Sábado, 23 de Junio de 2018

REPORTAJE

Una voluntaria gallega lucha contra la tuberculosis en Kirguizistán

María Fernández Vivancos, una voluntaria de 33 años de Cruz Roja, acaba de regresar de Asia Menor, donde colaboró con la Media Luna Roja en la lucha contra esta enfermedad.
María Fernández Vivancos, una voluntaria de 33 años de Cruz Roja, acaba de regresar de Asia Menor, donde colaboró con la Media Luna Roja en la lucha contra esta enfermedad.

Aunque viéndola paseando por el centro de la ciudad de ourense, María Fernández Vivancos no se diferencia de otros voluntarios que diariamente aportan su granito de arena a Cruz Roja, esta joven acaba de vivir una experiencia que para muchos sería única, compartiendo esfuerzos con la Media Luna Roja en un remoto punto de Asia Menor, Kirguizistán, donde colaboró en la lucha para erradicar la tuberculosis. Vivancos, eso sí, tenía una experiencia previa en un país como Egipto, "donde viví cinco años y cursé un máster en Estudios de Oriente Medio", explica. A esto unió su paso por un instituto americano dedicado al desarrollo sostenible.

Aunque desde los ojos europeos la tuberculosis puede parecer algo menor, "en Kirguizistán es un problema serio y golpea con mayor fuerza a los más desfavorecidos", explica. Lo que más le llamó la atención fue "la capacidad que tienen allí de movilizar a gente; de hecho, el proyecto iniciado con ayuda de la Diputación de Soria se va a sostener ahora gracias a los voluntarios que han atraído durante este tiempo".

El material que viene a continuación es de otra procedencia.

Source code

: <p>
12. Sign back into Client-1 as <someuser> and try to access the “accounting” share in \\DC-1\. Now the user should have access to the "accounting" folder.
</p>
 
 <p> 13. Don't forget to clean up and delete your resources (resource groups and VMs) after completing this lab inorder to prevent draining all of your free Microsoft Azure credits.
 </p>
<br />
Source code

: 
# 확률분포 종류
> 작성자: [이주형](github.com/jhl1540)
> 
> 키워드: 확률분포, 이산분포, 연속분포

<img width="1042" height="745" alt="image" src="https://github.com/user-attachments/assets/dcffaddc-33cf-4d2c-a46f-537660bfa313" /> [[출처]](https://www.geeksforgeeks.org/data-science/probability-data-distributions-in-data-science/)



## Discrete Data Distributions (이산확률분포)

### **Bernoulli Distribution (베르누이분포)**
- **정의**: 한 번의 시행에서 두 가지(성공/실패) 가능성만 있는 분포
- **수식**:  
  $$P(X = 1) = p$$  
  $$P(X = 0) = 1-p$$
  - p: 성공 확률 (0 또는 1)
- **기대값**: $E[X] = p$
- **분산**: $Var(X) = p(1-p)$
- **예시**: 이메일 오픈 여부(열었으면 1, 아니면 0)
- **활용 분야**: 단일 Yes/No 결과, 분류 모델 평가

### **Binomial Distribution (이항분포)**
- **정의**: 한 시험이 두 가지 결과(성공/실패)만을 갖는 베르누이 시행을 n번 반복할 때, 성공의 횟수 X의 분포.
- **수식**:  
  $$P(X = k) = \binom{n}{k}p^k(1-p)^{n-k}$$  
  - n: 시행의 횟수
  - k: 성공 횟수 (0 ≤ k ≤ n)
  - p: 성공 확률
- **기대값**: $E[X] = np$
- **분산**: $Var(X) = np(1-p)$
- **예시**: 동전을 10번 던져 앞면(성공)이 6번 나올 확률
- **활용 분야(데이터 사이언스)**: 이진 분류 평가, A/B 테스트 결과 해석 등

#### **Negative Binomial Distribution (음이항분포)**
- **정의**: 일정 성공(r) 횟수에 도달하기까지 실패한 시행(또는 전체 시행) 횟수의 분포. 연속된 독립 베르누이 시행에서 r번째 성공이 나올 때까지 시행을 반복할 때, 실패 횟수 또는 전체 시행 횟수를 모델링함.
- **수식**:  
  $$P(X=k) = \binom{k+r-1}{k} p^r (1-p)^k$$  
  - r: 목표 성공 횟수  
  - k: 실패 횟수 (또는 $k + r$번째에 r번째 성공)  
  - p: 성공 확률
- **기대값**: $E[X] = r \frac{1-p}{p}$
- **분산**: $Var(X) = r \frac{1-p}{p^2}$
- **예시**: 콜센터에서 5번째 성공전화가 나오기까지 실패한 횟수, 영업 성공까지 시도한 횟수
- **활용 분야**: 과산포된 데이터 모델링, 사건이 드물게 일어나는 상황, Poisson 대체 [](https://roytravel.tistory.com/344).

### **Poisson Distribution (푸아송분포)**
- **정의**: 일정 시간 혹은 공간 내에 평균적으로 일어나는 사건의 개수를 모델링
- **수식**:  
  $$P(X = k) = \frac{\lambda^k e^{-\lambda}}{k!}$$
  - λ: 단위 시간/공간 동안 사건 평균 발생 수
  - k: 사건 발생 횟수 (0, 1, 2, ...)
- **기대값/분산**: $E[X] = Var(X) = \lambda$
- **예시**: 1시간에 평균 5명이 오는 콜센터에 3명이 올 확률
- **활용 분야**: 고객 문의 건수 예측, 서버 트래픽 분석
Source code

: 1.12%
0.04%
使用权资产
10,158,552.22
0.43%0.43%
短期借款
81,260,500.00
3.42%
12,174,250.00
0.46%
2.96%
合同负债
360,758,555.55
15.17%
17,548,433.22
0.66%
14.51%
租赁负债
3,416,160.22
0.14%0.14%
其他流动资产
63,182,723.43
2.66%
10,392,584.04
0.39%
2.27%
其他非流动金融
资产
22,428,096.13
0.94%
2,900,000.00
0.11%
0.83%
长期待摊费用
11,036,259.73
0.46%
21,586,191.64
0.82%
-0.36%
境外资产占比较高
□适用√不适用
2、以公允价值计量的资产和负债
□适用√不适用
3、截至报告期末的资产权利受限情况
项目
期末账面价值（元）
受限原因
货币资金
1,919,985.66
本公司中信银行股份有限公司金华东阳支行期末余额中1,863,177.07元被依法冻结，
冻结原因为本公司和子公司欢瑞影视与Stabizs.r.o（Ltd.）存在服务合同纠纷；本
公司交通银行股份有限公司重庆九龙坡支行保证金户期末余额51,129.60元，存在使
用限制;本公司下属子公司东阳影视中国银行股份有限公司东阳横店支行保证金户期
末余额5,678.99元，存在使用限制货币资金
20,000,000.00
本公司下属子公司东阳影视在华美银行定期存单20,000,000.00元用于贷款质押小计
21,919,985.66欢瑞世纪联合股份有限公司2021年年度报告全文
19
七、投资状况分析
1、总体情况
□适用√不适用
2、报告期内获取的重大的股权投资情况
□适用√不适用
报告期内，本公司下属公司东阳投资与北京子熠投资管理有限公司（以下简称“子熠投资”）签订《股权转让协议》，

En cuanto a las condiciones de  vida, "sus centros sanitarios están bastante peor que los que conocemos aquí y, sobre todo, tienen un problema importante de personal". Una falta de medios que es paliada, precisamente, con iniciativas como el proyecto de lucha contra la tuberculosis de la Media Luna Roja.

La misión de Fernández Vivancos era evaluar el impacto del proyecto, para lo cual debió escuchar las historias de los propios afectados. "Una mujer cayó enferma cuando era emigrante en Rusia. En Kirguizistán son muchos los migrantes que contraen tuberculosis. Ella cree que la contrajo allí, pero eso es difícil de saber. Con tanta tos, ella pensaba que era neumonía", explica. Es una de las decenas de historias en torno a esta enfermedad que, según apunta, "carga con un fuerte estigma pues se relaciona con la pobreza, con ex prisioneros o enfermos de VIH, etcétera, así que cuando los pacientes reciben el diagnóstico se llevan una sorpresa desagradable".

Su paso por Kirguizistán también le ha servido para disfrutar de la gastronomía de otra cultura. "En Asia Central han confluido múltiples culturas y su comida es fruto de ello", señala, al tiempo que afirma: "La carne que probé allí estaba riquísima". Ahora está "a la espera de volver en cuanto pueda".